* To do: Copy out the records verbatim, everything from the first one down to and including the one that contains "part at (241, 142): none -> present".

* Data for processing:

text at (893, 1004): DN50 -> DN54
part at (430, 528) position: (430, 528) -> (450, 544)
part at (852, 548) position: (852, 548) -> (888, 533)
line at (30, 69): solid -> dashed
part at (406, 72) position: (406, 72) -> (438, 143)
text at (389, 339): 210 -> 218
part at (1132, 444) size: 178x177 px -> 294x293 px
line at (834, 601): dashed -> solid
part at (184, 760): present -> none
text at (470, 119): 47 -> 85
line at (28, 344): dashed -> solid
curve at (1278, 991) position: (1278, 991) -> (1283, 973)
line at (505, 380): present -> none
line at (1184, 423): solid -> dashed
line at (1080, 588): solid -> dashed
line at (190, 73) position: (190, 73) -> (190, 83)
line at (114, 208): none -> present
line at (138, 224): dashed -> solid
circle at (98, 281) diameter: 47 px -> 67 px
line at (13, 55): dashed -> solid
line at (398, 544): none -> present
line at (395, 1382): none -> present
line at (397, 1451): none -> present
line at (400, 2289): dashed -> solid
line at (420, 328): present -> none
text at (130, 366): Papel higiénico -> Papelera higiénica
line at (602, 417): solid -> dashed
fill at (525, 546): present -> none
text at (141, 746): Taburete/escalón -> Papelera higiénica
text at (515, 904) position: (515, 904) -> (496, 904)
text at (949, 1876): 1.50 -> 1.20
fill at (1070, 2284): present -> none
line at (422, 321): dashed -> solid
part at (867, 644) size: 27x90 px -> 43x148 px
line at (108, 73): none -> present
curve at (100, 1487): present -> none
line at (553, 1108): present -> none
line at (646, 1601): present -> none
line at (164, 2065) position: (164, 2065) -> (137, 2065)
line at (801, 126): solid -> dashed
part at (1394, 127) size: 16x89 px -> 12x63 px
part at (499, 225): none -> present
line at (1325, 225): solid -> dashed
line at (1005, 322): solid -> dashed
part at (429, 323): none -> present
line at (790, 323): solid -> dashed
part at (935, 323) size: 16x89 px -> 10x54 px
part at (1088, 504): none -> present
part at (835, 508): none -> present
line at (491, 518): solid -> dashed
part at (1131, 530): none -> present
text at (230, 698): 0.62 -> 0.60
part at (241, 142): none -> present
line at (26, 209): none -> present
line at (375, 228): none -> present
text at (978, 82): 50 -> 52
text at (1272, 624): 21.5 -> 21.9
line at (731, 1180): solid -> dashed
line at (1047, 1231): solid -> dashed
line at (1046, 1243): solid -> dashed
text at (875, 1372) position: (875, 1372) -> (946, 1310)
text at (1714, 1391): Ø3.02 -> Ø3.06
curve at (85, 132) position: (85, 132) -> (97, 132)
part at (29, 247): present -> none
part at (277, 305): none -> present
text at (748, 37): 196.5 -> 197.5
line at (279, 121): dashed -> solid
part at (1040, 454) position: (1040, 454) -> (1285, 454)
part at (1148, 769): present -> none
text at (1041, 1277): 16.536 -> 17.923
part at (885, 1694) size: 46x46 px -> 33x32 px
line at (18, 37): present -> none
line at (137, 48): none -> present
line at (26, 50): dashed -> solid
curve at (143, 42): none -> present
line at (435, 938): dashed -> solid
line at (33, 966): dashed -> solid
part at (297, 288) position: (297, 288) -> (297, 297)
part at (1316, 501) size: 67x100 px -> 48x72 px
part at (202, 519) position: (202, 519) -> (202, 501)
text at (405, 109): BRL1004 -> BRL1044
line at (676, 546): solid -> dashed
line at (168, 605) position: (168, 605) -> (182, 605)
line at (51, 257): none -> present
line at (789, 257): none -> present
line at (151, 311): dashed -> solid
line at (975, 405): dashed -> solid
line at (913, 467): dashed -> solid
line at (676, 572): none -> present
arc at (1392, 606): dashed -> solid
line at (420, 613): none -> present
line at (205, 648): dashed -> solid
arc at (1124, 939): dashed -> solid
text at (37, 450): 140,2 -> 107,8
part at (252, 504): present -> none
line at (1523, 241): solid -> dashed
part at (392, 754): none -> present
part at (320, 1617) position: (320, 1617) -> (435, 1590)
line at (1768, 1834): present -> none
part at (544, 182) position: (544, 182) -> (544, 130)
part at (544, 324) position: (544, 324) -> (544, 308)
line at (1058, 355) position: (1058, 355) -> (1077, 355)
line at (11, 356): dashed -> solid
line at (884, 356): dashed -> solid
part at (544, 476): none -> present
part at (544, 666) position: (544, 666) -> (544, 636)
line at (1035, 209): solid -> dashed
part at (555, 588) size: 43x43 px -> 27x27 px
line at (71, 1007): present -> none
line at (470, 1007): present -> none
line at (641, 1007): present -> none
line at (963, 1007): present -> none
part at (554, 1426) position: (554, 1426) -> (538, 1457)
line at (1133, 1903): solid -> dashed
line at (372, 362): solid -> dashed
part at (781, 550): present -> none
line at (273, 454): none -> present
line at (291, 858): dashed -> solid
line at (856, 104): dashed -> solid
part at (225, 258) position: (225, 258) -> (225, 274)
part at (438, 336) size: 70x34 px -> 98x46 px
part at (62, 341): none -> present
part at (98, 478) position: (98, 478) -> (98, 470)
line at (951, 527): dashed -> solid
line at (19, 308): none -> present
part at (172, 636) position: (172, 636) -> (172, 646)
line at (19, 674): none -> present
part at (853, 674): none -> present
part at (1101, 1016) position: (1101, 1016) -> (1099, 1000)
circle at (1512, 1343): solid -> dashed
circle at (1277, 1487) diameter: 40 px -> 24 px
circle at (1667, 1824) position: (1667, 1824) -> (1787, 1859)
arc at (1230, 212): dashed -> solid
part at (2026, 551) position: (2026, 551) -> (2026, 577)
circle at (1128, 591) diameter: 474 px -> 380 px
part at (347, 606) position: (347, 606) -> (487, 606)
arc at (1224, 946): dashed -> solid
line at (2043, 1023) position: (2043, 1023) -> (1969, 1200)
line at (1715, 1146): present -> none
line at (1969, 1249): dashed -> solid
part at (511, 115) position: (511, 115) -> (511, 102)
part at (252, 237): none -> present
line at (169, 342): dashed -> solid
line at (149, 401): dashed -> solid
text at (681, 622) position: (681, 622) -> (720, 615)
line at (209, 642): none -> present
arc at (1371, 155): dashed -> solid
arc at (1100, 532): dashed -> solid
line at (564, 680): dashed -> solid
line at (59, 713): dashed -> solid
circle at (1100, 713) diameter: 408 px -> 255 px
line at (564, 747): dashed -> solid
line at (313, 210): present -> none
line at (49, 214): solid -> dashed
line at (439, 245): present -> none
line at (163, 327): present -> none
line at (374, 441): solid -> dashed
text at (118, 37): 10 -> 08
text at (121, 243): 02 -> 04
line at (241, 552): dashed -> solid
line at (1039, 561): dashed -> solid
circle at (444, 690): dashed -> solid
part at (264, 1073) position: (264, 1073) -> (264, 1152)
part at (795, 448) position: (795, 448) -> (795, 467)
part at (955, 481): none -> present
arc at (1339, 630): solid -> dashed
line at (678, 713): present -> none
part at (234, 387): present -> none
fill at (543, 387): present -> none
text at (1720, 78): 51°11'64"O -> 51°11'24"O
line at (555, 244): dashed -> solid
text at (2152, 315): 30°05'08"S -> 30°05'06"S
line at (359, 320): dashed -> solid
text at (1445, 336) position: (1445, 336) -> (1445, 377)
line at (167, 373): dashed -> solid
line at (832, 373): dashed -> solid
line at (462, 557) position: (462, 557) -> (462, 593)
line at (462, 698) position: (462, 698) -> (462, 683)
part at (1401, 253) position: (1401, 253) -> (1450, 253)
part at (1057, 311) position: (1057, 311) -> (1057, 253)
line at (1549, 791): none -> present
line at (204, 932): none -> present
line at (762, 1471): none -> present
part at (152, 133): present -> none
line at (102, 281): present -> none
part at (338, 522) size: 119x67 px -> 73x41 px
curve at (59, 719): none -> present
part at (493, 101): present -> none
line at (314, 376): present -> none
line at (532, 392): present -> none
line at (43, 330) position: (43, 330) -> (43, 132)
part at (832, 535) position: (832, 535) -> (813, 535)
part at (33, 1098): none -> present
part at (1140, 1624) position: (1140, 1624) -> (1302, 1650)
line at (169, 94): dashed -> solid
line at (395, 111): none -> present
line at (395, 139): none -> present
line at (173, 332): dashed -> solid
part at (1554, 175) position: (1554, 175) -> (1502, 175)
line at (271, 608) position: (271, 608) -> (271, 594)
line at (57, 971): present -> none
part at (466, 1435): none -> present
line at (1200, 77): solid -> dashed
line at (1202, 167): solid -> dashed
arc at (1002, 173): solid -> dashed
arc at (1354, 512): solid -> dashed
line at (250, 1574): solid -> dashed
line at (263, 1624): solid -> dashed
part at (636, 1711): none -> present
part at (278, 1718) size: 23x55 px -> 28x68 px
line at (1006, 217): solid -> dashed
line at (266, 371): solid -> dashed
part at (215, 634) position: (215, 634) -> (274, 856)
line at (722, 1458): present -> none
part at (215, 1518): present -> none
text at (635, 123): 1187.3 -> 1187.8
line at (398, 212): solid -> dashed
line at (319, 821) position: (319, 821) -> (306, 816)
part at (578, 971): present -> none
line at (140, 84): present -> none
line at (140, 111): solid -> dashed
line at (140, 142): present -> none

* Response to this task:
text at (893, 1004): DN50 -> DN54
part at (430, 528) position: (430, 528) -> (450, 544)
part at (852, 548) position: (852, 548) -> (888, 533)
line at (30, 69): solid -> dashed
part at (406, 72) position: (406, 72) -> (438, 143)
text at (389, 339): 210 -> 218
part at (1132, 444) size: 178x177 px -> 294x293 px
line at (834, 601): dashed -> solid
part at (184, 760): present -> none
text at (470, 119): 47 -> 85
line at (28, 344): dashed -> solid
curve at (1278, 991) position: (1278, 991) -> (1283, 973)
line at (505, 380): present -> none
line at (1184, 423): solid -> dashed
line at (1080, 588): solid -> dashed
line at (190, 73) position: (190, 73) -> (190, 83)
line at (114, 208): none -> present
line at (138, 224): dashed -> solid
circle at (98, 281) diameter: 47 px -> 67 px
line at (13, 55): dashed -> solid
line at (398, 544): none -> present
line at (395, 1382): none -> present
line at (397, 1451): none -> present
line at (400, 2289): dashed -> solid
line at (420, 328): present -> none
text at (130, 366): Papel higiénico -> Papelera higiénica
line at (602, 417): solid -> dashed
fill at (525, 546): present -> none
text at (141, 746): Taburete/escalón -> Papelera higiénica
text at (515, 904) position: (515, 904) -> (496, 904)
text at (949, 1876): 1.50 -> 1.20
fill at (1070, 2284): present -> none
line at (422, 321): dashed -> solid
part at (867, 644) size: 27x90 px -> 43x148 px
line at (108, 73): none -> present
curve at (100, 1487): present -> none
line at (553, 1108): present -> none
line at (646, 1601): present -> none
line at (164, 2065) position: (164, 2065) -> (137, 2065)
line at (801, 126): solid -> dashed
part at (1394, 127) size: 16x89 px -> 12x63 px
part at (499, 225): none -> present
line at (1325, 225): solid -> dashed
line at (1005, 322): solid -> dashed
part at (429, 323): none -> present
line at (790, 323): solid -> dashed
part at (935, 323) size: 16x89 px -> 10x54 px
part at (1088, 504): none -> present
part at (835, 508): none -> present
line at (491, 518): solid -> dashed
part at (1131, 530): none -> present
text at (230, 698): 0.62 -> 0.60
part at (241, 142): none -> present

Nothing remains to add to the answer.